I flip to the start of the book. “Six years ago I ran away with a man named Benjamin. He was the first person I think I ever loved.”
She scowls at the photos. “I never heard of him.”
“I kept him secret. We traveled for three years, and I spent every waking moment trying to outrun my father and the things he did after Mom died.”
She swallows hard, shuddering a little. I know that feeling well.
“I went everywhere and did everything I could to be rid of it all, but it didn’t work.” I flip pages until I get to the depressed pages. She points at the one of me looking particularly horrid. “That’s how your momma looked when she died.”
I nod, not even a little suspicious about how that happened. “Well, I was done. I needed a new life. So I had an operation to make me forget everything. When I woke, I was told I was in an accident. I was told I was a victim of amnesia. I was convinced my life was perfect before the car accident. I had a great man who cared for me and a cat named Binx.”
The name of the cat makes her cry as she nods. “That makes sense.”
I turn to her as tears start to roll down my cheeks. “I need to go back to that place. That beautiful oblivion that sits there waiting for me. The innocence of my mind and creation of my new past is the only thing that’s going to save me.”

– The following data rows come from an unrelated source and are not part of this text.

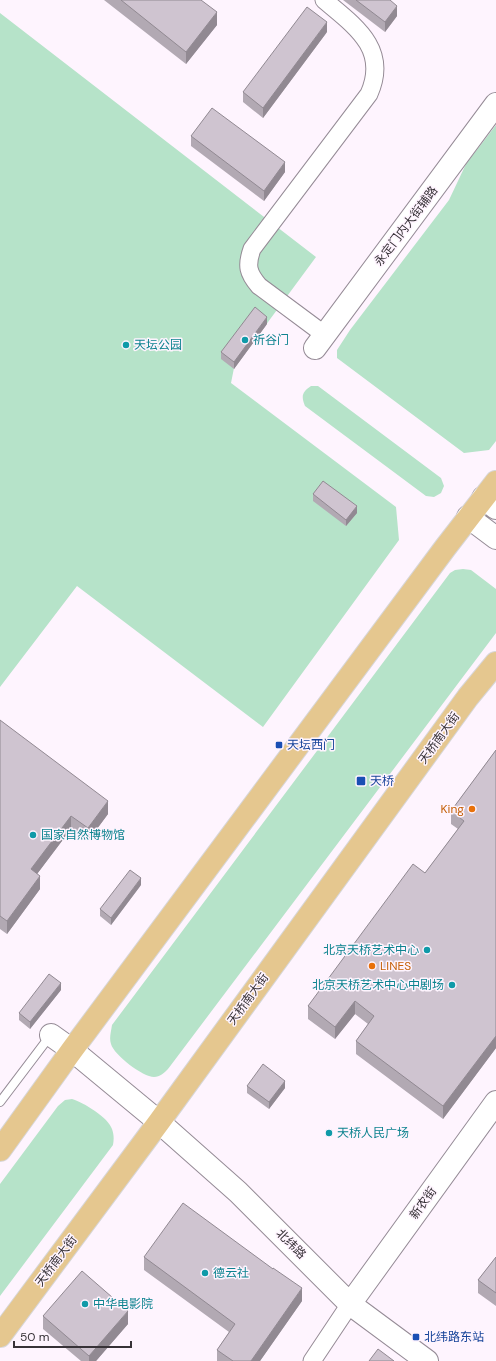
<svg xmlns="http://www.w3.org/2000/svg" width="496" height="1361" font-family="'DM Sans','Noto Sans SC',sans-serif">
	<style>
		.green { fill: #b6e3c9 }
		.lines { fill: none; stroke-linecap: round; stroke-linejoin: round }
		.lane-casing { stroke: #958b96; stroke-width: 10 }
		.street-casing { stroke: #958b96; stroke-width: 19 }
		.secondary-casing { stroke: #958b96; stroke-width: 24 }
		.primary-casing { stroke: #d7d6d7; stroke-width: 24 }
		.lane { stroke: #fff; stroke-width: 8 }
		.street { stroke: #fff; stroke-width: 17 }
		.secondary { stroke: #fff; stroke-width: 22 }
		.primary { stroke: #e5c78f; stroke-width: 22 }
		.wall { fill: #b2a9b3 }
		.shaded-wall { fill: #918992 }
		.building { fill: #cfc4d0; stroke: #918992 }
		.culture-dot { fill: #0f9aa8; stroke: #fef4fe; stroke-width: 1.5 }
		.transit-dot { fill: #1a4fb4; stroke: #fef4fe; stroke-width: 1.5 }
		.food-dot { fill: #e8710a; stroke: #fef4fe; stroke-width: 1.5 }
		.labels { text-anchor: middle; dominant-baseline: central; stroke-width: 3; stroke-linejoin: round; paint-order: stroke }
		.street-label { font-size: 12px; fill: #373237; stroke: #fef4fe }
		.culture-label { font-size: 12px; fill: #0d838f; stroke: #fef4fe; text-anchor: start }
		.transit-label { font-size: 12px; fill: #164399; stroke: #fef4fe; text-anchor: start }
		.food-label { font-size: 12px; fill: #c56008; stroke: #fef4fe; text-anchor: end }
	</style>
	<rect width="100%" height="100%" fill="#fef4fe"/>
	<path class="green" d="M0,13L316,257L234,368L231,383L396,507L399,540L263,727L77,586L0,687Z
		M496,125V441L489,450L464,453L337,358V350L350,330L449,200L466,164Z
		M311,386H318L441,478L444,486L441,493L434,497L426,496L305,406C301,396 302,392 311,386Z
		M463,569L471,570L496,589V633L168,1069C164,1073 160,1077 154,1077C143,1077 114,1055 111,1044C109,1038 111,1032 112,1025L450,573L455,570Z
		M72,1099C83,1102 109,1118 112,1129C114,1135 114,1139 113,1145L0,1296V1184L58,1106L65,1100Z"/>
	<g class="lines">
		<defs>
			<path id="lane" d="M0,1102L50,1036"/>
			<path id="street" d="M324,0C355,26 389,49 369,94L252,249C246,266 248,273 259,286L325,335
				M312,1361L350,1304"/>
			<path id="secondary" d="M315,348L496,104
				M483,498L496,508
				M468,517L496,538
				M51,1035L72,1050L159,1122L238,1192L350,1304L427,1361
				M350,1304L496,1102"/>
			<path id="primary" d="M0,1150L72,1050L445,548L496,482
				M0,1336L159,1122L468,697L496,663"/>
		</defs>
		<use href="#lane" class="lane-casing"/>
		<use href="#street" class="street-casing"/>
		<use href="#secondary" class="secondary-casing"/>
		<use href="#primary" class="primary-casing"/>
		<use href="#lane" class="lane"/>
		<use href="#street" class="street"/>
		<use href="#secondary" class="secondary"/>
		<use href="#primary" class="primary"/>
	</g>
	<path class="wall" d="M104,0H201L217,25L186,64Z
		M343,0H390L397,16L385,32Z
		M327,32L263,118L243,102V92Z
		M191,136L285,172L264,201L191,146Z
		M267,324L234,369L221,359V352Z
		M313,494L357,513L346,526L313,501Z
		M0,720L108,814L88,841L71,829L37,874L40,889L7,934L0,929Z
		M496,750V1048L443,1119L356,1054V1041L368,1024L355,1014L335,1039L308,1019V1006L425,873L458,829L451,824V811Z
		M141,885L111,925L100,916V909Z
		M61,990L30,1029L19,1020V1013Z
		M247,1086L285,1088L269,1109L247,1093Z
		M144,1257L302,1301L260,1361H217V1350L229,1332L144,1270Z
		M496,1257V1306L478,1293V1280Z
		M43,1316L128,1324L96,1361H81L43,1329Z"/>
	<path class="shaded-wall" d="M397,6V16L385,32V22Z
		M217,12V25L186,64V52Z
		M327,22V32L263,118V108Z
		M285,162V172L264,201V191Z
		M267,317V324L234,369V362Z
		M357,506V513L346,526V520Z
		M108,801V814L88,841V828Z
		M71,816V829L31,882V869Z
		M40,876V889L7,934V921Z
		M141,878V885L111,925V918Z
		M61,983V990L30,1029V1022Z
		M355,1001V1014L335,1039V1027Z
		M496,1036V1048L443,1119V1106Z
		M285,1081V1088L269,1109V1102Z
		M302,1288V1301L260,1361H251Z
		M128,1311V1324L96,1361H89V1356Z"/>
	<path class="building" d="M121,0H201L217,12L186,52Z
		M356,0H390L397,6L385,22Z
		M307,7L327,22L263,108L243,92Z
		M212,108L285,162L264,191L191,136Z
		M255,307L267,317L234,362L221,352Z
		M323,481L357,506L346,520L313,494Z
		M0,720L108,801L88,828L71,816L31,869L40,876L7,921L0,916Z
		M496,750V1036L443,1106L356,1041L374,1016L355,1001L335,1027L308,1006L413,864L425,873L464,821L451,811Z
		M130,870L141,878L111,918L100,909Z
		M49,974L61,983L30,1022L19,1013Z
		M263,1064L285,1081L269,1102L247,1086Z
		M183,1203L273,1269V1268L302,1288L251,1361H233L217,1350L235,1324L144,1257Z
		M496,1257V1293L478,1280Z
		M82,1271L128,1311L89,1356L43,1316Z
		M378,1349L394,1361H369Z"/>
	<g class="culture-dot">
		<circle cx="245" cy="340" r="4"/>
		<circle cx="126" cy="345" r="4"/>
		<circle cx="33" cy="835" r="4"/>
		<circle cx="427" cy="950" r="4"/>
		<circle cx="452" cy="985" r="4"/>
		<circle cx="329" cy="1133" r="4"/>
		<circle cx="205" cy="1273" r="4"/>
		<circle cx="85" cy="1304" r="4"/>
	</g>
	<g class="transit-dot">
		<rect x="275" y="741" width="8" height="8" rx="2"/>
		<rect x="356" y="776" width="10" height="10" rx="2"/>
		<rect x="412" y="1333" width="8" height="8" rx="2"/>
	</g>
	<g class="food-dot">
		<circle cx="472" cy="809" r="4"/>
		<circle cx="372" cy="966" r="4"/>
	</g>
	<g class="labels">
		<g class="street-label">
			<text transform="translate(406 226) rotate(-53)">永定门内大街辅路</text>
			<text transform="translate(439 738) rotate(-54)">天桥南大街</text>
			<text transform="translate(248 999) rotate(-54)">天桥南大街</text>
			<text transform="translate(423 1203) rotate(-54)">新农街</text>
			<text transform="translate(291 1244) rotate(45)">北纬路</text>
			<text transform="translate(56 1261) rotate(-53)">天桥南大街</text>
		</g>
		<g class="culture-label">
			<text x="253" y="340">祈谷门</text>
			<text x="134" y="345">天坛公园</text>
			<text x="41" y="835">国家自然博物馆</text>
			<text x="419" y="950" text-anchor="end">北京天桥艺术中心</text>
			<text x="444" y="985" text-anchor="end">北京天桥艺术中心中剧场</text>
			<text x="337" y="1133">天桥人民广场</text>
			<text x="213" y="1273">德云社</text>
			<text x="93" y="1304">中华电影院</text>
		</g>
		<g class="transit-label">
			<text x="287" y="745">天坛西门</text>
			<text x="370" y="781">天桥</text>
			<text x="424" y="1337">北纬路东站</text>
		</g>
		<g class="food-label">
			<text x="464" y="809">King</text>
			<text x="380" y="966" text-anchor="start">LINES</text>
		</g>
	</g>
	<path d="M14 1341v6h117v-6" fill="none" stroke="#373237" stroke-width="2"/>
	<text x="20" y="1341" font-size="12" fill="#373237" stroke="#fef4fe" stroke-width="3" paint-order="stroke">50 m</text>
</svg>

Tears roll from her oddly colored eyes, looking similar to mine, I imagine. She sniffles, sucking her trembling breaths momentarily before nodding again. “I don’t blame you at all. If I could have taken it all away I woulda. I woulda done anything. I woulda walked through fire to make it go away. I didn’t know what was happening until the school called the social workers for help. I just didn’t know.” She lifts my hand to her lips and kisses, closing her eyes and gripping me. “Is there a world where I won’t remind you of him, or do I have to stay here in this world?”
I nod. “I think so. But you gotta leave this all behind. You must come with us, not tell anyone where you’re going and not be in communication with anyone. Can you do that?”
“I can.”
I wrap my arms around her, gripping her. “You are going to have to trust Benjamin Dash. Whatever he says is how it goes. He knows how to do this. He’s the person I trusted last time with my memory erasing.”

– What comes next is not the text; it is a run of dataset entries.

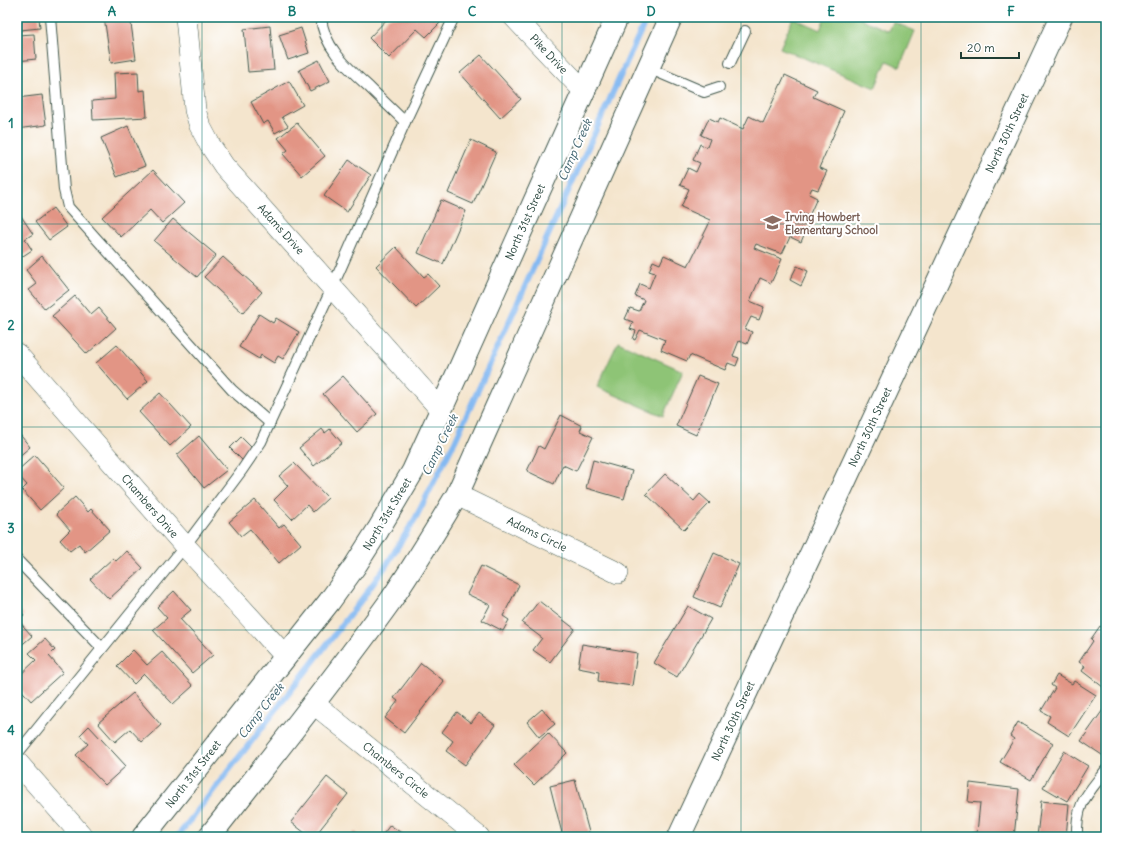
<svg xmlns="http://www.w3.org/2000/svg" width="1123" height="854" font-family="Delius,sans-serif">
<rect width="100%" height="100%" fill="#fff"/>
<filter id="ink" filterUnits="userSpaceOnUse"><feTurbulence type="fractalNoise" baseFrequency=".025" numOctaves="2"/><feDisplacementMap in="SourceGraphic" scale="8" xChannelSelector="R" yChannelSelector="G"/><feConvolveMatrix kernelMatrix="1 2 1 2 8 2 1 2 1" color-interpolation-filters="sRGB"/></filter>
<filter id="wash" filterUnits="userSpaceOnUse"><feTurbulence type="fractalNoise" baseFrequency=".012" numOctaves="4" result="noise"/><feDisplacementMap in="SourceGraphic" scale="16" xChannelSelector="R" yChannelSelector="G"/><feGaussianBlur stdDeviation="0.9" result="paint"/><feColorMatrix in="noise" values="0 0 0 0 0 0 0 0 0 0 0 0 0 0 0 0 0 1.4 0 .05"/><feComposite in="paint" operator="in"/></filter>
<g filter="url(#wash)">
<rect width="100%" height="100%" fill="#f4e5cd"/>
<!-- green -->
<g fill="#8ec476" stroke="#568055">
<path d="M825 17H857L889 31 893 22 915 31 900 67 887 61 875 88 780 48 793 18 820 30Z"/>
<path d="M618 342 683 371 663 416 597 387Z"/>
</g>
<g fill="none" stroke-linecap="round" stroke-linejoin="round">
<!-- stream -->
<path stroke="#84b9f2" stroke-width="6" d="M177 837 359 603 385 567 415 519 455 441 647 17"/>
</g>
<g id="blocks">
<!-- building -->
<g fill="#e29585">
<path d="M19 17H39L40 28 20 30Z"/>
<path d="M104 17H130L136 59 111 63Z"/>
<path d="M389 17H433L440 23 426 37 417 29 389 58 369 38Z"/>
<path d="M270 26 274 70 248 72 244 29Z"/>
<path d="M301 28 309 53 288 60 279 35Z"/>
<path d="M34 34 36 59 17 61V35Z"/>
<path d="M481 55 521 99 500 118 460 73Z"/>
<path d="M319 60 330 81 310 91 299 70Z"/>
<path d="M138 72 139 91 145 90 147 117 93 120 92 101 115 99 114 73Z"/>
<path d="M785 75 817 90 813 97 844 111 819 168 827 171 818 190 812 188 809 194 817 198 809 216 803 214 801 217 810 221 801 242 790 237 782 254 756 244 754 248 782 259 771 283 760 278 750 301 764 307 759 320 751 317 745 329 752 332 747 344 739 341 733 356 739 358 736 366 728 363 725 370 690 355 687 361 661 350 665 340 640 330 635 340 633 339 636 331 630 329 633 322 625 319 630 308 639 311 644 300 635 296 640 284 649 288 655 273 649 271 653 261 660 264 664 255 688 266 708 226 710 220 681 207 689 189 680 185 688 168 696 172 700 163 693 160 700 144 707 147 710 139 701 135 709 118 718 122 720 118 743 129 749 116 763 123Z"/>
<path d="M289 81 303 105 282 117 288 126 275 133 268 121 263 124 251 102Z"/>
<path d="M42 95 46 125 17 129V98Z"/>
<path d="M297 123 325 156 302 176 283 154 288 150 278 138Z"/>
<path d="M128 126 145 166 117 177 101 138Z"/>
<path d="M471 140 496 152 473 204 448 193Z"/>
<path d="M349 160 371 175 347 212 324 196Z"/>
<path d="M153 170 184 203 162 223 150 210 121 237 102 217Z"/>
<path d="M441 200 466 211 443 264 418 253Z"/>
<path d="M53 208 67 227 49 240 35 222Z"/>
<path d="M17 210 33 234 25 239 32 250 17 260Z"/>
<path d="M173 219 216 255 197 277 154 241Z"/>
<path d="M396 247 424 277 428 274 439 286 416 308 376 266Z"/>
<path d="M42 256 69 290 45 309 29 290 37 284 26 270Z"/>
<path d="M223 257 262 292 243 313 204 277Z"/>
<path d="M797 266 808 271 801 286 790 280Z"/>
<path d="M75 296 91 315 99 308 116 328 87 354 52 316Z"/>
<path d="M259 314 273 323 276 318 299 332 283 359 278 356 274 363 261 355 259 359 239 347Z"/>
<path d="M117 345 148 381 127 399 96 363Z"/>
<path d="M343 376 377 414 357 432 323 394Z"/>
<path d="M698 376 718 384 696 435 676 426Z"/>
<path d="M160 393 191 427 170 446 139 412Z"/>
<path d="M561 415 582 426 580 431 593 437 576 471 563 465 554 484 527 471 539 446 544 449Z"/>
<path d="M322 429 325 433 330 429 342 443 314 466 299 448Z"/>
<path d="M17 431 30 447 17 458Z"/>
<path d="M199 436 227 470 204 488 177 455Z"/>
<path d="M241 437 253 449 242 460 230 448Z"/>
<path d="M35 455 64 488 40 510 22 490 27 485 17 474V471Z"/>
<path d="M593 460 632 471 624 499 586 488Z"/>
<path d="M294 463 328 498 313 512 307 505 292 519 274 500 288 486 279 476Z"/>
<path d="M665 474 694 501 700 494 710 503 684 530 646 494Z"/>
<path d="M75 497 88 512 91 509 110 530 85 552 79 544 70 551 60 540 70 530 56 514Z"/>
<path d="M255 500 279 528 284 524 301 544 279 563 250 529 241 536 229 522Z"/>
<path d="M127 551 143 568 109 599 90 579 113 558 116 561Z"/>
<path d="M714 553 739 564 720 608 694 597Z"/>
<path d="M481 566 519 585 503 616 509 620 503 631 482 620 490 605 467 594Z"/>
<path d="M174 591 191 610 180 619 213 655 192 673 153 630 167 618 157 607Z"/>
<path d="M539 601 575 629 550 662 533 650 542 638 522 623Z"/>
<path d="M688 606 711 619 677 677 654 663Z"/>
<path d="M17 607 24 615 18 620 32 636 17 649Z"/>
<path d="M1100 626 1106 630V683L1103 687 1082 671 1085 666 1079 662 1093 641 1091 639Z"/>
<path d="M45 639 55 650 49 656 63 672 31 701 17 685V678L36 660 29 653Z"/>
<path d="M582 644 637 653 632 686 598 681 599 672 578 668Z"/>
<path d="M133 650 147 665 162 652 193 686 173 704 144 674 134 684 117 666Z"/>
<path d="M421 663 444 681 404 733 385 718 398 701 394 698Z"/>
<path d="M1057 675 1072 684 1074 681 1096 695 1069 736 1047 722 1050 716 1041 711 1055 688 1051 685Z"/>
<path d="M133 693 161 725 142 742 130 729 115 742 98 723Z"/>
<path d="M1105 707 1106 755 1105 757 1081 741Z"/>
<path d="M542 709 555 724 539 737 527 722Z"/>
<path d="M457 712 471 723 479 713 495 725 465 765 446 751 453 741 442 732Z"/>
<path d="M1018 722 1053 743 1031 780 1000 762 1014 739 1010 736Z"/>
<path d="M89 726 126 766 105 785 76 755 88 744 80 735Z"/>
<path d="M548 733 567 753 534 785 514 765Z"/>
<path d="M1064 751 1088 766 1067 801 1043 787Z"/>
<path d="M327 777 348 794 314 837H310L291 822Z"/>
<path d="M575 780 590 836 563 837 550 786Z"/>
<path d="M970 783 1019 789 1014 837H971V833H977L980 803 968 802Z"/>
<path d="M1041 801 1069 804 1066 837H1037Z"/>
<path d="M390 825 407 837H381Z"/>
<path d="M355 832 361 837H351Z"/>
</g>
</g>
</g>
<g filter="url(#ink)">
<use href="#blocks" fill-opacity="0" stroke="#3f564b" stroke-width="1"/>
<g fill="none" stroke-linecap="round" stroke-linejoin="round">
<defs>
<g id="lane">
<path d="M50 17 64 190 68 207 232 390 270 423"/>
<path d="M321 17C323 47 348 68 369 87 381 99 393 110 405 122"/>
<path d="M730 63 745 31"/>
<path d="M648 68 704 92 719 87"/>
<path d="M17 560 102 648"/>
<path d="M17 754 185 546 242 470 261 442 332 288 405 122 454 17"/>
<path d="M1077 837C1076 803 1086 796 1106 770"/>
</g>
<g id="street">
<path d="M186 17 195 110 200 126 210 145 224 166 441 410"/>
<path d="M514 17 583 90"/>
<path d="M17 354 185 546 286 657"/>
<path d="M457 495 618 573"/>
<path d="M313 703 479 837"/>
<path d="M17 762 83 837"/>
</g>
<g id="secondary">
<path d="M143 837 329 602 355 566 378 530 413 471 441 410 617 17"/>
<path d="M209 837C270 759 333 681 391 600 414 566 436 530 457 495L671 17"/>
<path d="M679 837 1061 17"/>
</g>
</defs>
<!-- lane casing -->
<use href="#lane" stroke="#3f564b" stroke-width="12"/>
<!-- street casing -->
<use href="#street" stroke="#3f564b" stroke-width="22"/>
<!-- secondary casing -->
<use href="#secondary" stroke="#3f564b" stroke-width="24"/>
<!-- lane -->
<use href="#lane" stroke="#fff" stroke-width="10"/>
<!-- street -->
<use href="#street" stroke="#fff" stroke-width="21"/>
<!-- secondary -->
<use href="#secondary" stroke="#fff" stroke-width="22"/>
</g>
</g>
<!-- grid -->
<path fill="none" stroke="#0f766e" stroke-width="1" stroke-opacity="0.55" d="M202 17V837M382 17V837M562 17V837M741 17V837M921 17V837M17 224H1106M17 427H1106M17 630H1106"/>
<!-- icons -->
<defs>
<symbol id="school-bare" viewBox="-9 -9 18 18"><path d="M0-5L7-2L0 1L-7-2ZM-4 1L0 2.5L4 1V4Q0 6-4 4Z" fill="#8d6e63" stroke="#fff" stroke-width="2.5" paint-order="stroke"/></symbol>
</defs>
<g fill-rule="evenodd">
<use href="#school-bare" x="760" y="210" width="25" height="25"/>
</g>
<g text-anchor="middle" stroke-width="4" stroke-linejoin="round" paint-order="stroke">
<!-- street labels -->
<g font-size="11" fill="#1f3d34" stroke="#fff">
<text transform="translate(549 54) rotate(47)" y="4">Pike Drive</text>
<text transform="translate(1007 133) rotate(-65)" y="4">North 30th Street</text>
<text transform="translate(525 222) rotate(-66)" y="4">North 31st Street</text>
<text transform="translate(281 229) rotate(48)" y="4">Adams Drive</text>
<text transform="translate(870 427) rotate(-65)" y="4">North 30th Street</text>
<text transform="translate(150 506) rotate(49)" y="4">Chambers Drive</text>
<text transform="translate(387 514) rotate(-59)" y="4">North 31st Street</text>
<text transform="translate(537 534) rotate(26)" y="4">Adams Circle</text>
<text transform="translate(733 721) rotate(-65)" y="4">North 30th Street</text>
<text transform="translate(396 770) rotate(39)" y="4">Chambers Circle</text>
<text transform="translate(193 774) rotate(-52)" y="4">North 31st Street</text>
</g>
<!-- education labels -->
<g font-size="11" font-weight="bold" fill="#785e54" stroke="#fff" text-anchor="start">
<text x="785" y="221">Irving Howbert<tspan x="785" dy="13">Elementary School</tspan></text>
</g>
<!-- water labels -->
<g font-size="12" font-style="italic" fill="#3d626d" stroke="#fff">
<text transform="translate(575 150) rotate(-66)" y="4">Camp Creek</text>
<text transform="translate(440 445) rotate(-64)" y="4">Camp Creek</text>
<text transform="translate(261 711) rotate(-52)" y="4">Camp Creek</text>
</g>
</g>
<!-- margin -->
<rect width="1123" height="854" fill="none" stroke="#fff" stroke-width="44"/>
<!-- scale -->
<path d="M961 52v6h58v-6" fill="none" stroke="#1f3d34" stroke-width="2"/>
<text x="967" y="52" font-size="12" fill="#1f3d34" stroke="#ffffff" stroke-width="3" paint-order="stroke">20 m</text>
<rect x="22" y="22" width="1079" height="810" fill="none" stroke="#0f766e" stroke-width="1.5"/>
<g font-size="13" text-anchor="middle" font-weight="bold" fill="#0f766e">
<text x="112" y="16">A</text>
<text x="292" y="16">B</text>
<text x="472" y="16">C</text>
<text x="651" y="16">D</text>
<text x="831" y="16">E</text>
<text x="1011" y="16">F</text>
<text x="11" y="128">1</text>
<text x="11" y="330">2</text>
<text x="11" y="533">3</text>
<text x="11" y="735">4</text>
</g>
</svg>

She sniffles and smiles, leaning into me more. “I will do whatever it takes. I don’t want to lose you again, Sam.”
The name makes me feel dirty. “Jane. I like Jane.”
“Jane it is.”
“We’re going to bring you with us this time. Pack your things, Aunty. You won’t be able to bring much, just the basics.” I kiss her cheek and get up, leaving her there. When I look back I try to be as upbeat as I can. “I’ll send him to come and get you. He uses the name Derek since we ran away.”
She smiles nicely. “I’ll be ready when he comes.”